Denbury Inc., the oil recovery corporation that operated the pipeline (then known as Denbury Resources), used the CO2 to flush oil out of wells, thereby increasing their yield. The company knew of the risks from prior CO2 blowouts occurring on oilfields, but the Satartia rupture was the world’s first known instance of mass exposure to piped CO2, HuffPost says.
Local officials misidentified the green fog for several hours after the pipe burst on February 22, 2020. Hospitals and emergency response teams were similarly untrained to treat the many residents who experienced health effects from the carbon dioxide and hydrogen sulphide that had been released.
“Smaller exposures cause coughing, dizziness, and a panicky feeling called ‘air hunger’,” the news story explains. “As CO2 concentrations get higher and exposure times longer, the gas causes a range of effects from unconsciousness to coma to death.”
Pipelines like the one in Satartia are an integral part of U.S. President Joe Biden’s plan for reducing national carbon emissions. The plan envisions a vast expansion of pipelines to move millions of tonnes of collected CO2 to underground storage areas. A recent Princeton University study calls for a network spanning more than 100,000 kilometres by 2050.
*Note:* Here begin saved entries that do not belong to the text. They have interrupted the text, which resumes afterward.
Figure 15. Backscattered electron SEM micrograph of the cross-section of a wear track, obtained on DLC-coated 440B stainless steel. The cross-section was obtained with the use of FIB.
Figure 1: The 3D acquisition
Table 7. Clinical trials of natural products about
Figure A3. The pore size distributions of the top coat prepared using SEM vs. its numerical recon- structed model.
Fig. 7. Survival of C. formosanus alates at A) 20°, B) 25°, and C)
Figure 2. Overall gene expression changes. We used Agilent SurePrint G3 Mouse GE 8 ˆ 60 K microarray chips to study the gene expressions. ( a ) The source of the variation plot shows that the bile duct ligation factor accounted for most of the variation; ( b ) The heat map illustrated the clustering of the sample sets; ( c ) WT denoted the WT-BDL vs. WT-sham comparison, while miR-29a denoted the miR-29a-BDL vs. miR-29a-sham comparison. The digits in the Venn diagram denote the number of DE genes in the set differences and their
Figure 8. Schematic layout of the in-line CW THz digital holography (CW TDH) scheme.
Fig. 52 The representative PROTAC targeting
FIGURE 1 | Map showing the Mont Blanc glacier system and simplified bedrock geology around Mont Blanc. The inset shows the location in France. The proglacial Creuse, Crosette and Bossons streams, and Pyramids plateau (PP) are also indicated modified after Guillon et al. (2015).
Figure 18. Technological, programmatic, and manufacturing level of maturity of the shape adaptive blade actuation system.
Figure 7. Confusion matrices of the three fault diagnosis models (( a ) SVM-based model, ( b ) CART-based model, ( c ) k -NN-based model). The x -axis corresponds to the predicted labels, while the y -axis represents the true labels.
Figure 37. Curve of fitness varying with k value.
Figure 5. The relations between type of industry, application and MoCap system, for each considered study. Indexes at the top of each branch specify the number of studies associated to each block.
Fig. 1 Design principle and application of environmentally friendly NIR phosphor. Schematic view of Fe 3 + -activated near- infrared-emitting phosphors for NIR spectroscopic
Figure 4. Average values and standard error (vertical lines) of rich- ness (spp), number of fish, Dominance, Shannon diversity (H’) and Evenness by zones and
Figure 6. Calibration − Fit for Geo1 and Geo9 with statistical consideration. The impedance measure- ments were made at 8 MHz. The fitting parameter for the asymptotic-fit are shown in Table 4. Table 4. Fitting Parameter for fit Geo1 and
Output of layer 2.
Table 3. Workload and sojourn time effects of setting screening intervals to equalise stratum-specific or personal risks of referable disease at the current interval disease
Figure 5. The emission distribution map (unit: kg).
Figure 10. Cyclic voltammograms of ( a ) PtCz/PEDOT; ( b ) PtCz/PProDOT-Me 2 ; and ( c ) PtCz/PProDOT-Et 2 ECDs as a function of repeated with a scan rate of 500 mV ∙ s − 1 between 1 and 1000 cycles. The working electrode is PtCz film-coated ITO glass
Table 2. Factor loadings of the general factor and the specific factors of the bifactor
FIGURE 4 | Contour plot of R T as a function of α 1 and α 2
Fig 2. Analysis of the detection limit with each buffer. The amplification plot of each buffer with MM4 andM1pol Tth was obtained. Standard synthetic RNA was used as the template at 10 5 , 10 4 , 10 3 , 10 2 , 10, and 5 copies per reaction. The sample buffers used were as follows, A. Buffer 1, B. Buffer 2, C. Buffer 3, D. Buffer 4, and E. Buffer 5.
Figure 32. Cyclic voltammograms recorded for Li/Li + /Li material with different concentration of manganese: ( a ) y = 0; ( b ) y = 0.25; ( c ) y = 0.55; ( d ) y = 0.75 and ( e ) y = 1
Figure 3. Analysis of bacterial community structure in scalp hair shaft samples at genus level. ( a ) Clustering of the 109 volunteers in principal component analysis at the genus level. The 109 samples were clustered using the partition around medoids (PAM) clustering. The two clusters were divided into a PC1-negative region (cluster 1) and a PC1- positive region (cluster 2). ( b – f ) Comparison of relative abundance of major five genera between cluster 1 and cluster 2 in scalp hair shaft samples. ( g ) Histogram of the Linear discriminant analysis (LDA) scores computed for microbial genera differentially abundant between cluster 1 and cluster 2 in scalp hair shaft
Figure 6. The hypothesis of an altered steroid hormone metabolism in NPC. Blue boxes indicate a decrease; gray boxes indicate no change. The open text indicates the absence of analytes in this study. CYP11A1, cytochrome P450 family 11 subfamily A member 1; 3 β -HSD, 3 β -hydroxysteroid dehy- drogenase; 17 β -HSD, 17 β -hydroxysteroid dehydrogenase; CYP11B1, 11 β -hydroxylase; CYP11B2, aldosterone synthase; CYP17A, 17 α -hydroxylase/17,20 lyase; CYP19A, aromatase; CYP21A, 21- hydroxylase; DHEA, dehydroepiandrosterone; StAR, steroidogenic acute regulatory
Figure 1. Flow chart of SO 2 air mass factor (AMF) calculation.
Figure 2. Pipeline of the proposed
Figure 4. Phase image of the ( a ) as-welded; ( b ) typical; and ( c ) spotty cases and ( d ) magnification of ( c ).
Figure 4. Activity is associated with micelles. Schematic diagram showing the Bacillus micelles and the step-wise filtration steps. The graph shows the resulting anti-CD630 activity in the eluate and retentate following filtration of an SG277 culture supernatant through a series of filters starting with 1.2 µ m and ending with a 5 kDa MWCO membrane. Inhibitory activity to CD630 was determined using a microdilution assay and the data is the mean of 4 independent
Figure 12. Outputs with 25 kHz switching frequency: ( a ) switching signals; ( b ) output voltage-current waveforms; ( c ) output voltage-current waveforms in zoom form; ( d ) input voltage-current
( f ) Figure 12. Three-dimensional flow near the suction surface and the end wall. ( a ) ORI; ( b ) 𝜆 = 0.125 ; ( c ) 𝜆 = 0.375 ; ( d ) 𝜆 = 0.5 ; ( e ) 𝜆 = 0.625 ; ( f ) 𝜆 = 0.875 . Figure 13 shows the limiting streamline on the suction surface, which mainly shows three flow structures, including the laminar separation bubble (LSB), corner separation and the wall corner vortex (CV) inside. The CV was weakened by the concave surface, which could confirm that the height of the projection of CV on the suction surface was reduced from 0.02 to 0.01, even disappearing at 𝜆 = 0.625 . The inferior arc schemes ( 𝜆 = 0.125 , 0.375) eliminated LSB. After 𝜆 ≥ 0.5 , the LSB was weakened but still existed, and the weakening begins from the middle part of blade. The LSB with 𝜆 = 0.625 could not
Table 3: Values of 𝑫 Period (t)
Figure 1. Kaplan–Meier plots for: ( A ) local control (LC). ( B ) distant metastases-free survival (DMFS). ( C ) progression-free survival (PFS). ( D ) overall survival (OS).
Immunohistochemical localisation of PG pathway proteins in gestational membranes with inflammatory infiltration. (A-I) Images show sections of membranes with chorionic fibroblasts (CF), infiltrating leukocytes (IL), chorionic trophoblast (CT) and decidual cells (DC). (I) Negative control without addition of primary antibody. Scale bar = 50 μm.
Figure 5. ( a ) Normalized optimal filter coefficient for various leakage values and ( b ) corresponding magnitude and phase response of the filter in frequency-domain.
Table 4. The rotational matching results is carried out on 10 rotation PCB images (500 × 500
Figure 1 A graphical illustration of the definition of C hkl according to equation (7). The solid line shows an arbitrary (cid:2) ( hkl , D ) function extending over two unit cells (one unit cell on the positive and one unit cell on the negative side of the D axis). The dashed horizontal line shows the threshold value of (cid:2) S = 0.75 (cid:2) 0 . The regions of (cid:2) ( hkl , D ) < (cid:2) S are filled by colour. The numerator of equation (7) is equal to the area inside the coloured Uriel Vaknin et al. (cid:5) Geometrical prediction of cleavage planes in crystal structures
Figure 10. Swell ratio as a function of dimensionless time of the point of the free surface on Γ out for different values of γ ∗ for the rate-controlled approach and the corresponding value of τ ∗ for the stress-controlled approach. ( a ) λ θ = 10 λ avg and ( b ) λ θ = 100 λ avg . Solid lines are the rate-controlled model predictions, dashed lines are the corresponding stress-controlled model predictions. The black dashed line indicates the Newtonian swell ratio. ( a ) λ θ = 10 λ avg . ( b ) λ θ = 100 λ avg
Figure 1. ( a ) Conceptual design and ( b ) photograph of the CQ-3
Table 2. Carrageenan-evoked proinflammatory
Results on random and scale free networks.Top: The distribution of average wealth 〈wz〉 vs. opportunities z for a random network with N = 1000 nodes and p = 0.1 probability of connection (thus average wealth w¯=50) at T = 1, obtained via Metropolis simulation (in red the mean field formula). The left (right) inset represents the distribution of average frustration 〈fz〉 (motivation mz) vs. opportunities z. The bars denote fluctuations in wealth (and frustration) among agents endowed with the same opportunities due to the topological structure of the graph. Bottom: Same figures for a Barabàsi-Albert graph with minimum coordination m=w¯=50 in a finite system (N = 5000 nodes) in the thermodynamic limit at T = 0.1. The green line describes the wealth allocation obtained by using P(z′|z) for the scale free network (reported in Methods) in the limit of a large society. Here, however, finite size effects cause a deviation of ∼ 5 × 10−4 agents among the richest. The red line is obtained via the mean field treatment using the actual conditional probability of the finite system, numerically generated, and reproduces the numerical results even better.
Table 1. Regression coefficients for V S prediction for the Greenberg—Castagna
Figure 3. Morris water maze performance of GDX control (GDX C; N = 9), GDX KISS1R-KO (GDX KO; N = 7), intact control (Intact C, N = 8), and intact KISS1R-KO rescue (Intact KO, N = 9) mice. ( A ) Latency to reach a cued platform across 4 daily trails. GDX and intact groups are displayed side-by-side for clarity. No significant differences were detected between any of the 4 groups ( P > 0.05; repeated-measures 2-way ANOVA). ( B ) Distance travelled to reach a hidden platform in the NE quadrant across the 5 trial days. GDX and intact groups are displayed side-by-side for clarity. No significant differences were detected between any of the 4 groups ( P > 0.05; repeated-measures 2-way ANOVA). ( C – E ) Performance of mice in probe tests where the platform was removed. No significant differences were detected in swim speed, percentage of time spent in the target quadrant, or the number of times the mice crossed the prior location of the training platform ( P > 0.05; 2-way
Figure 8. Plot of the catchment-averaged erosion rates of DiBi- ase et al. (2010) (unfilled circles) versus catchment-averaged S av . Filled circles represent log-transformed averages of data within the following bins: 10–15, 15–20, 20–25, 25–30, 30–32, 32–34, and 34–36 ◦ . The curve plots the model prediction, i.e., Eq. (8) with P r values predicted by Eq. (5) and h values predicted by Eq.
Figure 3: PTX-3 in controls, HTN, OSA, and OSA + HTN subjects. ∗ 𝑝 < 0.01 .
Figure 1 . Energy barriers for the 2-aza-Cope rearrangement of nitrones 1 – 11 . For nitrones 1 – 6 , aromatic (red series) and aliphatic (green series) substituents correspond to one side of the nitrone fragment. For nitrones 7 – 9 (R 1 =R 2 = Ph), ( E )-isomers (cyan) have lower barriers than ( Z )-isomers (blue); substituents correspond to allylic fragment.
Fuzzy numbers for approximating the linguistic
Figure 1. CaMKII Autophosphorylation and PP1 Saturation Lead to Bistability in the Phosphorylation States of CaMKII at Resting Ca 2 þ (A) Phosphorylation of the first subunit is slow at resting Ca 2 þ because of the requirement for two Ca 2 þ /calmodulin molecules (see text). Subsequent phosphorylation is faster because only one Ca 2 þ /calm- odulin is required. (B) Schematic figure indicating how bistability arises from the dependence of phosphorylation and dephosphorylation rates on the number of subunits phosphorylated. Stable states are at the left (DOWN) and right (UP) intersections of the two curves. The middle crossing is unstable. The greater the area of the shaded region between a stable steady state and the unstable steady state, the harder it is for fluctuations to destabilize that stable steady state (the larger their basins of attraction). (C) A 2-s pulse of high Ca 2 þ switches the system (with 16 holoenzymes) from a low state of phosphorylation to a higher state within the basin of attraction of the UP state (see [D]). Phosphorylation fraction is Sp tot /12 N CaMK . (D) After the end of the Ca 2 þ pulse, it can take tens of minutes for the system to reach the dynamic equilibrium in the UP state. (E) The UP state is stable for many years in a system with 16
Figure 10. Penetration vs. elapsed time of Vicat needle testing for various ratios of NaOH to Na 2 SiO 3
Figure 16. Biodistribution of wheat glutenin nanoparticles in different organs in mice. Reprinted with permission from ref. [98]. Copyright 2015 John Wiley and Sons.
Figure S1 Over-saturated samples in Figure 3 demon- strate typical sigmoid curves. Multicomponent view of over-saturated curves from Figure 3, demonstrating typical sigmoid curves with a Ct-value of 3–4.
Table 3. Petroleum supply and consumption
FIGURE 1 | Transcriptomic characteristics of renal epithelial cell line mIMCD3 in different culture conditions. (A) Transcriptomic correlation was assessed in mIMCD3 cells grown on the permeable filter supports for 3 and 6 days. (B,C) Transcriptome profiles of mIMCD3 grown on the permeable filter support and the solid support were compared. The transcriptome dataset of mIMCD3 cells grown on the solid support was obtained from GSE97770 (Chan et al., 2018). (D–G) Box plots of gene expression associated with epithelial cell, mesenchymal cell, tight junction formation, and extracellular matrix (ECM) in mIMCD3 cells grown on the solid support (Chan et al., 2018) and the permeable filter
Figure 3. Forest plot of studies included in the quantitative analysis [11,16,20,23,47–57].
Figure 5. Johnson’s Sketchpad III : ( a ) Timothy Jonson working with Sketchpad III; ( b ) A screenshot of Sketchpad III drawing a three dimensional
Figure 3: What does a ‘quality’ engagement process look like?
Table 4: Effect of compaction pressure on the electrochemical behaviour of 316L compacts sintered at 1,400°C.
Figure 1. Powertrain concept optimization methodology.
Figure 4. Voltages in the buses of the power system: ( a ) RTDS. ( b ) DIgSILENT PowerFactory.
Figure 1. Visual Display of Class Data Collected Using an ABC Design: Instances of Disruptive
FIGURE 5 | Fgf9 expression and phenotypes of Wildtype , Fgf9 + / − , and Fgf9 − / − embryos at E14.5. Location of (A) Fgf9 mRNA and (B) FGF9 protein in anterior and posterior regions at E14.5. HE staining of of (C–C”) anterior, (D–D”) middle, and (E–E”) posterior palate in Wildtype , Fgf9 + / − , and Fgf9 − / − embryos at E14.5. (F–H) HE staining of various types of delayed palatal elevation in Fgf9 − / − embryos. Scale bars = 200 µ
And even that would only be able to move 15% of current U.S. emissions. Experts say that’s not enough to have any effect on climate change, noting that CO2 infrastructure would have to exceed the more than four million kilometres of existing petroleum pipelines. That would likely mean extending CO2 pipelines into more heavily populated areas.
Few studies regarding CO2 pipeline safety issues have been carried, HuffPost writes. Yet policy for expanding CCS and CO2 pipelines continues to move forward. Biden’s climate team and the fossil industry have “gotten behind CCS as a technology that, it hopes, would allow continued production so long as the emissions are buried underground.”
Some of the citizens who lived through the Satartia leak are calling for greater caution, reports HuffPost. Army veteran and Satartia resident Hugh Martin said the expansion plan “doesn’t make any sense,” particularly when safety concerns have not been addressed in existing infrastructure.
“I think there’s real basic questions that need to be answered first,” he said.